(Extracted entries Opens)

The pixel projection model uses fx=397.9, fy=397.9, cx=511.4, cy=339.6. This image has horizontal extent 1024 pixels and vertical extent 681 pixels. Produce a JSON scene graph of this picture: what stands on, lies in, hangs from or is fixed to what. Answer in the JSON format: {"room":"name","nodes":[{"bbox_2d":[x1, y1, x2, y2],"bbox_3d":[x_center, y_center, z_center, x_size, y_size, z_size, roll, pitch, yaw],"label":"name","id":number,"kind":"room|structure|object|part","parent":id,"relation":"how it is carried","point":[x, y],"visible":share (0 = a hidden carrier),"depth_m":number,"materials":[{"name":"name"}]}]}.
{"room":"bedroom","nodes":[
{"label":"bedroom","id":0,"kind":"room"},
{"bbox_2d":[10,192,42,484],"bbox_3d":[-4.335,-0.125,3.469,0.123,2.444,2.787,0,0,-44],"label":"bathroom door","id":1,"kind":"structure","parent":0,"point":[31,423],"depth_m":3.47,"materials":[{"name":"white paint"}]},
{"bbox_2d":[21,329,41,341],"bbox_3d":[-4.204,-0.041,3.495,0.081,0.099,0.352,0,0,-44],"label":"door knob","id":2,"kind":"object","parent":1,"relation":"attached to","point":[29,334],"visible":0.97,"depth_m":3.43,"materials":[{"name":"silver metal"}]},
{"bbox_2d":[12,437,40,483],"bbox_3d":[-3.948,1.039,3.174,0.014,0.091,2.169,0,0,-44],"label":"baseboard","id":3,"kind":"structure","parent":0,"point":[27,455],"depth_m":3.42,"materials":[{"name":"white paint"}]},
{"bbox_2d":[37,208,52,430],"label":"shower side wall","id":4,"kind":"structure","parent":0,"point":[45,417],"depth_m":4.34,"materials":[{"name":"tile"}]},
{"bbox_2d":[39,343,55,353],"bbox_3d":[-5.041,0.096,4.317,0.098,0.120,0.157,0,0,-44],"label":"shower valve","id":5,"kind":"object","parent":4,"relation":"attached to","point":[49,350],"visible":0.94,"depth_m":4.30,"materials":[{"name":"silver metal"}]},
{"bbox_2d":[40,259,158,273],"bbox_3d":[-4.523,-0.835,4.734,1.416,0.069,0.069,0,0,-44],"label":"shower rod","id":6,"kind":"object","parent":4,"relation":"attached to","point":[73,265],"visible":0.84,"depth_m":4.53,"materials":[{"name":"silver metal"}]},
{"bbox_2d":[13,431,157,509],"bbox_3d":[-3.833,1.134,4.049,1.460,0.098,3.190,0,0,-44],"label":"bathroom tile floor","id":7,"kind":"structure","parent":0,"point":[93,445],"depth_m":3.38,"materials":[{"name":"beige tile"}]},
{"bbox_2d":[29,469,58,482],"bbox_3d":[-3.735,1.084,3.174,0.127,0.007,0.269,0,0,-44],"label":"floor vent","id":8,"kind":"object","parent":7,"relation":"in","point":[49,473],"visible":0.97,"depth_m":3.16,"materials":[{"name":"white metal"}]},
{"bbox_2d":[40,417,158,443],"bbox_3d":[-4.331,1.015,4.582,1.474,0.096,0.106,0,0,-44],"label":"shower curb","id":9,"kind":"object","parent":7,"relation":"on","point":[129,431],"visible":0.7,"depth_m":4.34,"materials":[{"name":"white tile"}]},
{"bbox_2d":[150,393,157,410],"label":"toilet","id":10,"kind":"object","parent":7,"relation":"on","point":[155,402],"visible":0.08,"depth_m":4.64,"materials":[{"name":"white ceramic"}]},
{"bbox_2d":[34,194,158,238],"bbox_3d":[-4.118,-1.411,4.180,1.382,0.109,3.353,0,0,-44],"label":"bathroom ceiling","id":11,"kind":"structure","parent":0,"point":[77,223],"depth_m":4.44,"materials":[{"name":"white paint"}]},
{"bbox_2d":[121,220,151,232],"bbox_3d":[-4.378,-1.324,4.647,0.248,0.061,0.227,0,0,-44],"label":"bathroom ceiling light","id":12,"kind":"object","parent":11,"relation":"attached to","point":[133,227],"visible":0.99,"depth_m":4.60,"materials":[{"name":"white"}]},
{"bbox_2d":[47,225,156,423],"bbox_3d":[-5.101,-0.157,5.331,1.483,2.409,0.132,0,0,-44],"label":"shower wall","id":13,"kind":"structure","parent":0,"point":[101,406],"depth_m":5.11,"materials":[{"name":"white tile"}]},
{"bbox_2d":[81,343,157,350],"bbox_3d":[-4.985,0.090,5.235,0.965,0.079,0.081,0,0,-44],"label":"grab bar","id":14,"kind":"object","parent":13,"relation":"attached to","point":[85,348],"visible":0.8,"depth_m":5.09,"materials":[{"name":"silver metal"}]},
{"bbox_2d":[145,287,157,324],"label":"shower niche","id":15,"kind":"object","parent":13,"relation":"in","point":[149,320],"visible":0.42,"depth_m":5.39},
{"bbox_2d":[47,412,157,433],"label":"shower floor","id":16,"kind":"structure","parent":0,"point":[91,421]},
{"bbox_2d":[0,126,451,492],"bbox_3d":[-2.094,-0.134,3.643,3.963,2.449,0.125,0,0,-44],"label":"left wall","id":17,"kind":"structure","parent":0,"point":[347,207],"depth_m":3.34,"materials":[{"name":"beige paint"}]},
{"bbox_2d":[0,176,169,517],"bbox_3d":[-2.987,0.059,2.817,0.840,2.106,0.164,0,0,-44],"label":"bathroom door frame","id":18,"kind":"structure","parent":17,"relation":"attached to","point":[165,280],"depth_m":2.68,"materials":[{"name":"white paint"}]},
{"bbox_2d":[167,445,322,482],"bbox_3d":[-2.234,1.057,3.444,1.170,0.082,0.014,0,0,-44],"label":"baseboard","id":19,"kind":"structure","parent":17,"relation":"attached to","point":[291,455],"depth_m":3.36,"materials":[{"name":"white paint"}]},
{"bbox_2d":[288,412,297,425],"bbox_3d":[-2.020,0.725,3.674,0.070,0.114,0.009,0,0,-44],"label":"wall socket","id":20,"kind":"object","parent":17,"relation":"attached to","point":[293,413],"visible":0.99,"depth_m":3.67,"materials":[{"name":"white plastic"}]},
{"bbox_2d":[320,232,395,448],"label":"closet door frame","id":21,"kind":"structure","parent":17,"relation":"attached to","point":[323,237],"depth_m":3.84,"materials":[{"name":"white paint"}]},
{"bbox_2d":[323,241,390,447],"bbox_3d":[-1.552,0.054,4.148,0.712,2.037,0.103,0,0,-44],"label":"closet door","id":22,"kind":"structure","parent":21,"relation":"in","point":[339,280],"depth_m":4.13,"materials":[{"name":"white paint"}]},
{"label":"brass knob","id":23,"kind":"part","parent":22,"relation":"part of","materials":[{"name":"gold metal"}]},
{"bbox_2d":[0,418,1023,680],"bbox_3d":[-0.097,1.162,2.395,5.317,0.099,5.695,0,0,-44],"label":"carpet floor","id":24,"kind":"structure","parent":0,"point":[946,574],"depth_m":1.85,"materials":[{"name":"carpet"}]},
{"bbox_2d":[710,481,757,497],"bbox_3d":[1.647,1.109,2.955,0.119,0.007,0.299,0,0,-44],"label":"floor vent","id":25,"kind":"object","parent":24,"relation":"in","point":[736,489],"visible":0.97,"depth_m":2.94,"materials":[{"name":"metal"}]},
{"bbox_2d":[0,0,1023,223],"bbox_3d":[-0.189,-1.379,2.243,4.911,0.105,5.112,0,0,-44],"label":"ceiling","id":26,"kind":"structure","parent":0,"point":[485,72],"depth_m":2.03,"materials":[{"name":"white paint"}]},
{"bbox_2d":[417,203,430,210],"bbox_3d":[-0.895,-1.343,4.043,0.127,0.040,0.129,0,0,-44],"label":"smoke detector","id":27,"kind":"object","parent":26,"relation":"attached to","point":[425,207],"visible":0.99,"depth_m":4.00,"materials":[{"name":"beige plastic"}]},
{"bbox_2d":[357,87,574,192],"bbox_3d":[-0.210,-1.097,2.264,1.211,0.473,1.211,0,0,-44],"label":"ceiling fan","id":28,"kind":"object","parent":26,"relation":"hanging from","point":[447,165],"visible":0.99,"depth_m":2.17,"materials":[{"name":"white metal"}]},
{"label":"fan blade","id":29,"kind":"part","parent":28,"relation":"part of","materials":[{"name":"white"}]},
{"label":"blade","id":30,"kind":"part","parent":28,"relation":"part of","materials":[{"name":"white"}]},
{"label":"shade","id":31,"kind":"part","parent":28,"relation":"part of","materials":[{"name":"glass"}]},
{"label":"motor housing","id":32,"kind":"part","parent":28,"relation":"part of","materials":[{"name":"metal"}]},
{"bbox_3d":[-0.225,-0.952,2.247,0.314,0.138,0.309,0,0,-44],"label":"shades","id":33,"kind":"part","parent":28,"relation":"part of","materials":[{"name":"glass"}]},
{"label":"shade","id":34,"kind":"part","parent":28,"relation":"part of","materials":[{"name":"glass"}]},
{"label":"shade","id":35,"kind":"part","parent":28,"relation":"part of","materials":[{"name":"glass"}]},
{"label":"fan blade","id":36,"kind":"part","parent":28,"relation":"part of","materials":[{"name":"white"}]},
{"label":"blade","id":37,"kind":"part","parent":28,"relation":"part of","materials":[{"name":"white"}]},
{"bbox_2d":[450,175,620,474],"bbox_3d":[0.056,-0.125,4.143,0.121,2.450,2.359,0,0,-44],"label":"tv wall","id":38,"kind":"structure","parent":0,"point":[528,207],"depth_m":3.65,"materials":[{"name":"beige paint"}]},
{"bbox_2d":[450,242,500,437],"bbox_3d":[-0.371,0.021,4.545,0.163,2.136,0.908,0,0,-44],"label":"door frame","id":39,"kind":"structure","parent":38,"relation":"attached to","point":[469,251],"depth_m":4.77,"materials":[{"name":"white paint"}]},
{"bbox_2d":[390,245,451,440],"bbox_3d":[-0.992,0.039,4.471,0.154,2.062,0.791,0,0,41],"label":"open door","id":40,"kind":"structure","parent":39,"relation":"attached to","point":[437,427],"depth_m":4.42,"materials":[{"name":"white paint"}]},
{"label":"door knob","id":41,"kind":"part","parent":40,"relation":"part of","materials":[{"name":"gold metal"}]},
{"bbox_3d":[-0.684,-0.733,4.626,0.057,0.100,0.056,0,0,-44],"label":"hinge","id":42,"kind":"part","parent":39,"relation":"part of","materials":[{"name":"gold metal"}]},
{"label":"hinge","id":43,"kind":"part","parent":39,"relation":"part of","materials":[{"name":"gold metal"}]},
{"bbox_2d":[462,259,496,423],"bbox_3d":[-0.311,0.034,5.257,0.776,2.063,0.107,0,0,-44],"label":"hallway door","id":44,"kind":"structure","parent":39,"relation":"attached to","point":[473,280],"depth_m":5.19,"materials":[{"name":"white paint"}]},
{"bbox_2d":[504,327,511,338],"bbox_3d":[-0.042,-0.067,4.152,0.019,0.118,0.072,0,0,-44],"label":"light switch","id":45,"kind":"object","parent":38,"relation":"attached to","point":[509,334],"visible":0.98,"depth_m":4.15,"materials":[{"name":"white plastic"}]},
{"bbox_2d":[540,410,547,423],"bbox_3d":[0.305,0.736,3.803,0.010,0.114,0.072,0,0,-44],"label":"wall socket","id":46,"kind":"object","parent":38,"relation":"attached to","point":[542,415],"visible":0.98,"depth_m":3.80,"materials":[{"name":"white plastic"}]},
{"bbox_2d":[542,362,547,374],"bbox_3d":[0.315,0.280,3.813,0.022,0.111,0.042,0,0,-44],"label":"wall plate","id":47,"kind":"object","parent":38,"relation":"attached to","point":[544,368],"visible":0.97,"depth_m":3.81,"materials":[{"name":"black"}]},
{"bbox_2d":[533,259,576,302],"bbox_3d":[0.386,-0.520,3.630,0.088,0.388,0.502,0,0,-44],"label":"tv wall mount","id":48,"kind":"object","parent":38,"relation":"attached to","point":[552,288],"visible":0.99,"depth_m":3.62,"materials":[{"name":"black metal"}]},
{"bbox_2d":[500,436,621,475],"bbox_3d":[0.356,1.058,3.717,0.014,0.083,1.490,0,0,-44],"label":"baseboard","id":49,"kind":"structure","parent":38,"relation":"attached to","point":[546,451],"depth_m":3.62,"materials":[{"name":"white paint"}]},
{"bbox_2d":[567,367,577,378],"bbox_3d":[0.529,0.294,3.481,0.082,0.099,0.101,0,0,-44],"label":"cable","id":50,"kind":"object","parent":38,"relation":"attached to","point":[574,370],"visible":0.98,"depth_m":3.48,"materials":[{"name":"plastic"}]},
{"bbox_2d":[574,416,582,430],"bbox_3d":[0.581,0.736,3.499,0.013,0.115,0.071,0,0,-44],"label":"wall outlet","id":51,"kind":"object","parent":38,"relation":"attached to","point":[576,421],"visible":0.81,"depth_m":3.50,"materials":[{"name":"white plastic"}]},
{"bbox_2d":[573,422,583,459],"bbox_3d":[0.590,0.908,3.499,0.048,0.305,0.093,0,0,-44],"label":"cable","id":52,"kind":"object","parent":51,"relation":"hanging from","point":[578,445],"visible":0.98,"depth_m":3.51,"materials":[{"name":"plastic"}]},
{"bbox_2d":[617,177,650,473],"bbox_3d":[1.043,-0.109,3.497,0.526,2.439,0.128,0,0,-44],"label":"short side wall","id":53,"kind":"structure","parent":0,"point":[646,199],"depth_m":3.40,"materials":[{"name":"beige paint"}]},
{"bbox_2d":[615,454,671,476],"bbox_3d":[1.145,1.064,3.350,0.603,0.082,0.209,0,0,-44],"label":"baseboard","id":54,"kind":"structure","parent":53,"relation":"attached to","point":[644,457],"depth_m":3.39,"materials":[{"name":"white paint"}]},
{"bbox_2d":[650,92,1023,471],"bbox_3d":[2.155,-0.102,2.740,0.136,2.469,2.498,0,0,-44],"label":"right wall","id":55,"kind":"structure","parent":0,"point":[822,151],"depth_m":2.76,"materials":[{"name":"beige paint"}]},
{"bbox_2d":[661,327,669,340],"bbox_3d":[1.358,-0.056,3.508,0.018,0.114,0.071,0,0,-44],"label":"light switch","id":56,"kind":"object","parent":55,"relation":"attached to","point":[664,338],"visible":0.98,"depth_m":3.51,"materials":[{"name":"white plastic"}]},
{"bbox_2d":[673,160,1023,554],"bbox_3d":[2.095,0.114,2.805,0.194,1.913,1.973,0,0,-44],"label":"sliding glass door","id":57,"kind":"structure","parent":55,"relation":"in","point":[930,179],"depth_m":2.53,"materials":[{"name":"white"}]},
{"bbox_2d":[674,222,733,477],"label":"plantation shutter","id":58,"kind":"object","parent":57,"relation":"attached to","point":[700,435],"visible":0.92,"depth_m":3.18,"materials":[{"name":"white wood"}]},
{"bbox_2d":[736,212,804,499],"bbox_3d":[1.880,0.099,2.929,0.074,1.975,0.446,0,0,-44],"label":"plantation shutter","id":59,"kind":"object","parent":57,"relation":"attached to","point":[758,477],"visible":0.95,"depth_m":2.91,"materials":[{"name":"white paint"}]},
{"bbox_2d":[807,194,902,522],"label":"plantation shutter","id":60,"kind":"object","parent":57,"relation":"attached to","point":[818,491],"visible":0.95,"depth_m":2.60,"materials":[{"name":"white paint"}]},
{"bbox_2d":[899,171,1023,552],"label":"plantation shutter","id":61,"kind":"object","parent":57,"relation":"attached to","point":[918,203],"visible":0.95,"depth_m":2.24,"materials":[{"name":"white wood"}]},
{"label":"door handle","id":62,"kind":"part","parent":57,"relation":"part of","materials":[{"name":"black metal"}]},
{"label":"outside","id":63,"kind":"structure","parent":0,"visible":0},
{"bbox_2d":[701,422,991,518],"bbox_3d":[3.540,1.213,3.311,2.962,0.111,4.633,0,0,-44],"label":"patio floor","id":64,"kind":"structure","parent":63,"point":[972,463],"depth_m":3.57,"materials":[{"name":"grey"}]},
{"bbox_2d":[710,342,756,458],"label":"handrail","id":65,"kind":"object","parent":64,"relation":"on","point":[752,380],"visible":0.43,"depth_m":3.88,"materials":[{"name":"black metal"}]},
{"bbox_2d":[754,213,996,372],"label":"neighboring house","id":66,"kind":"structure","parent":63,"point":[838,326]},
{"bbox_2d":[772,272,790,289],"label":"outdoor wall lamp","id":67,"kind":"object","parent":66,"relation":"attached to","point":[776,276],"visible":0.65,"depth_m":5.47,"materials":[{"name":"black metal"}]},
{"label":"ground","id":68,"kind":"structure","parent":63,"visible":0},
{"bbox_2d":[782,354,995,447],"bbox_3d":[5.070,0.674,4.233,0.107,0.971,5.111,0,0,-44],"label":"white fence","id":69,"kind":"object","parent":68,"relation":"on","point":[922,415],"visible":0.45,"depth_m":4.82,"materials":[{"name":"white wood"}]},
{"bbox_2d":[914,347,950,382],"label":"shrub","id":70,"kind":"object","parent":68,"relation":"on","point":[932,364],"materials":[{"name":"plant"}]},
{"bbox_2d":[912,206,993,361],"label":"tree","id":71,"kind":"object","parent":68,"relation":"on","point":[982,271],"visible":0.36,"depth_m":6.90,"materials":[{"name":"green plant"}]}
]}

(Extracted entries Closes)

[Problem to solve] Some lines above hold the word "hinge". Copy all of them.

[Result of this task]
{"bbox_3d":[-0.684,-0.733,4.626,0.057,0.100,0.056,0,0,-44],"label":"hinge","id":42,"kind":"part","parent":39,"relation":"part of","materials":[{"name":"gold metal"}]},
{"label":"hinge","id":43,"kind":"part","parent":39,"relation":"part of","materials":[{"name":"gold metal"}]},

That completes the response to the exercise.